En 2005, il rejoint Winterthur assurances, un groupe acquis l’année suivante par Axa. Il prend ensuite la direction de Zurich Insurance pour la Suisse en 2008. C’est en 2012 qu’il revient chez Axa, d’abord comme directeur général de sa filiale allemande, puis au sein du Comité exécutif, ce qui lui permet d’observer les décisions stratégiques et d’apprendre. Henri de Castries, son prédécesseur, raconte l’avoir « repéré » lors du rachat de Winterthur en 2006, alors qu’il était « très jeune, mais déjà remarquable ».

Thomas Buberl a non seulement dirigé le groupe avec brio, mais a également fait preuve d’une intégration remarquable dans la société française, insiste M. de Castries. Le dirigeant, qui possède les nationalités allemande, suisse et française, estime que son ouverture à plusieurs cultures l’a aidé à trouver sa place. Catherine MacGregor, directrice générale d’Engie, salue l’implication du patron d’une multinationale dans une initiative franco-française comme le collectif des entreprises pour une économie plus inclusive. Elle le décrit comme « quelqu’un de très réfléchi, de très concentré », partageant la conviction du rôle vertueux que l’entreprise peut et doit jouer sur des sujets de société.
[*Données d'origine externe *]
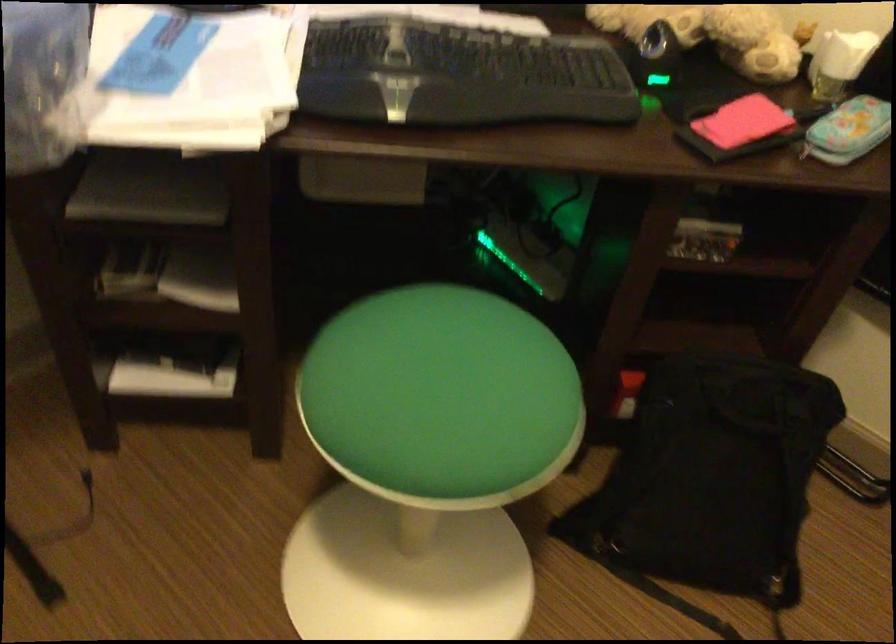
Describe the element at coordinates (640, 580) in the screenshot. I see `the black backpack strap` at that location.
Ces dix années à la tête d’Axa lui ont également permis d’affirmer son style de management. « Ce qu’il faut arriver à faire comme dirigeant, c’est d’aligner les gens pour poursuivre un but, tout en leur donnant suffisamment de pouvoir et de délégation pour exercer leur métier », explique-t-il. Officier de réserve de la Marine nationale, M. Buberl dit avoir « copié-collé pas mal de l’armée chez Axa », notamment le principe de délégation et d’alignement des valeurs. Les partenaires sociaux n’ont pas souhaité s’exprimer. Un salarié, sous couvert d’anonymat, estime qu’Axa est une bonne entreprise sur le plan social, mais note certaines rigidités dans le dialogue social, en particulier sur le télétravail, que la direction a réduit de trois à deux jours par semaine.